Dieser Artikel ist größtenteils für alle Ubuntu-Versionen gültig.
APT (Advanced Package Tool) ist ein Paketmanagement-System, das im Bereich des Betriebssystems Debian GNU/Linux entstanden ist. Mittels APT ist es sehr einfach, Programmpakete zu suchen, zu installieren oder auch das ganze System komplett auf den neuesten Stand zu bringen. In diesem Artikel findet sich eine kurze Einführung in die Bedienung der Paketverwaltung ohne graphische Oberfläche mittels apt-get.
Zur Installation eines oder mehrerer Pakete dient
sudo apt-get install Paketname1 [Paketname2] ...
Abhängigkeiten werden dabei automatisch mitinstalliert.
Um einzelne Versionen von Paketen zu bevorzugen bzw. zu sperren oder zu erzwingen, muss man Apt-Pinning benutzen.
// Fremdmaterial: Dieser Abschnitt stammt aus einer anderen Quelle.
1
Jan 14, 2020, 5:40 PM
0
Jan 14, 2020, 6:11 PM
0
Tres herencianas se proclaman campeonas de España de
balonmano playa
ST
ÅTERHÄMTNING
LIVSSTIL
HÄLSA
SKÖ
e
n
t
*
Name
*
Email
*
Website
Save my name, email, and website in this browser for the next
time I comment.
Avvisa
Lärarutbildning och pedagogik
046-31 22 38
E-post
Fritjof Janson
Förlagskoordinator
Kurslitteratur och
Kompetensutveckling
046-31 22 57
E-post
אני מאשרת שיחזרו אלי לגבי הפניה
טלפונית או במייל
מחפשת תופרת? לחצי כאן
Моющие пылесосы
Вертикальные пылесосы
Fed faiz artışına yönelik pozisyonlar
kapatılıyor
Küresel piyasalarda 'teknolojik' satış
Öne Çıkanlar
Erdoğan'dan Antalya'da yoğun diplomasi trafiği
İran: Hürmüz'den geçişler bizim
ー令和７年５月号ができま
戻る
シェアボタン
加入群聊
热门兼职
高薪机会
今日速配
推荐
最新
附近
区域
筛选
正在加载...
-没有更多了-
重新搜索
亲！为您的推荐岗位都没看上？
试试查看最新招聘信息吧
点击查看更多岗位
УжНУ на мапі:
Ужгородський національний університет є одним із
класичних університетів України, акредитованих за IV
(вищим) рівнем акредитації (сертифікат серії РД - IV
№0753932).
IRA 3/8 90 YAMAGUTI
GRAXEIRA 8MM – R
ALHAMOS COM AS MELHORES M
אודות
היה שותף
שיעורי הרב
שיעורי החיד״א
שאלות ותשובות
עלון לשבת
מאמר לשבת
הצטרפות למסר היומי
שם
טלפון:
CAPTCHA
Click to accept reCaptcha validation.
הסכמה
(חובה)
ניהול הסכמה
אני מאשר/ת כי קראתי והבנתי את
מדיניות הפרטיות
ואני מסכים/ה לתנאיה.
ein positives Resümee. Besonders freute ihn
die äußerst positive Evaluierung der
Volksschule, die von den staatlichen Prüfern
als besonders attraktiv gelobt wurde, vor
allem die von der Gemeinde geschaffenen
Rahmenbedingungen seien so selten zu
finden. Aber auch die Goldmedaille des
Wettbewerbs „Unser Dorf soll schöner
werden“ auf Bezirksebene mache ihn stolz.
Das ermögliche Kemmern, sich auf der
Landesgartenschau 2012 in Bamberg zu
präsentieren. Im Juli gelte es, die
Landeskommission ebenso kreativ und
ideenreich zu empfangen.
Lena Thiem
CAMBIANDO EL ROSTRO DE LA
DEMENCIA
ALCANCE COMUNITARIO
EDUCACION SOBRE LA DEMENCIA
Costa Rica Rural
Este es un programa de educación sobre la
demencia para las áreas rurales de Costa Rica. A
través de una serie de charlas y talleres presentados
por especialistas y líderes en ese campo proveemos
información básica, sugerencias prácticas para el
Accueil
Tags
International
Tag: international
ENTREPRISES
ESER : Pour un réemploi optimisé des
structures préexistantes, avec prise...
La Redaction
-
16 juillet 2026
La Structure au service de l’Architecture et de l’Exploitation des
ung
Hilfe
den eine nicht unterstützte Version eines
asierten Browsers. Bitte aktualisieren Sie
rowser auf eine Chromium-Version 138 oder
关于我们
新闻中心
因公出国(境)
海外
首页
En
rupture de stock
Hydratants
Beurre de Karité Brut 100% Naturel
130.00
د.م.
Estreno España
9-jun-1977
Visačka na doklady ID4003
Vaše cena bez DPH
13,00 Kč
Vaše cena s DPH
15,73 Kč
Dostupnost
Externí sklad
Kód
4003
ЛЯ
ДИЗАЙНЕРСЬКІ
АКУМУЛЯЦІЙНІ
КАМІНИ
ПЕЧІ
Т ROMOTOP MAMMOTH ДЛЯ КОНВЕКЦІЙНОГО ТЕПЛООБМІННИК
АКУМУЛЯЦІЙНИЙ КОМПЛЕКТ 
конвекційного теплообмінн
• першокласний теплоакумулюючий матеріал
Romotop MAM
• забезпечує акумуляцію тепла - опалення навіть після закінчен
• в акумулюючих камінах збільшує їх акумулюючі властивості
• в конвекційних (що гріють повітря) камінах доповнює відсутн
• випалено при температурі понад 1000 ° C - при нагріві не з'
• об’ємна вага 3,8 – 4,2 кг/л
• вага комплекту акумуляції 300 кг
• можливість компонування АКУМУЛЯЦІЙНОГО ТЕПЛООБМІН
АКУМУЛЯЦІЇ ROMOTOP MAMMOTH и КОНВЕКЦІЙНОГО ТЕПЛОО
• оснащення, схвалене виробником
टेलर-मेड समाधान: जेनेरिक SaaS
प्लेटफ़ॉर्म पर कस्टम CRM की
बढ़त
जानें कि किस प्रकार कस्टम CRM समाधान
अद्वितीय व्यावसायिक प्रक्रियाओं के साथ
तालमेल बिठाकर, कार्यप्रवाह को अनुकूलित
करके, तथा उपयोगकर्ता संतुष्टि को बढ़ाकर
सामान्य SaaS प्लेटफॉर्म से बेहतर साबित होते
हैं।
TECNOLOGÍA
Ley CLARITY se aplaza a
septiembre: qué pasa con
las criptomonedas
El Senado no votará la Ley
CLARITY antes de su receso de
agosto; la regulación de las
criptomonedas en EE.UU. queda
Dies erfordert aber einige Erfahrung im Umgang mit der Paketverwaltung.
Manche Pakete erfordern eine Konfiguration. Die Grundkonfiguration wird automatisch bei der ersten Installation erzeugt. Später dient der Befehl dpkg-reconfigure zur Bearbeitung.
sudo dpkg-reconfigure Paketname1 [Paketname2] ...
Weitere Details kann man unter dpkg-reconfigure nachlesen.
dpkg --get-selections | grep "\binstall" | awk '{print $1}' > /tmp/dpkg.log sucht alle installierten Pakete und speichert diese in der Datei /tmp/dpkg.log.
sudo xargs -n1 apt-get --reinstall install -y < /tmp/dpkg.log
nimmt einen Eintrag aus /tmp/dpkg.log und installiert dieses Paket erneut.
Die Liste der Paketquellen befindet sich in der Datei /etc/apt/sources.list, die mit einem Texteditor bearbeitet werden kann. Paketquellen, die nicht benötigt werden, können mit einem Kommentarzeichen # am Zeilenanfang deaktiviert werden und umgekehrt durch Entfernen des # wieder aktiviert werden. Dies gilt aber nicht für CD-ROMs, die nicht reaktivierbar sind, sondern erneut hinzugefügt werden müssen.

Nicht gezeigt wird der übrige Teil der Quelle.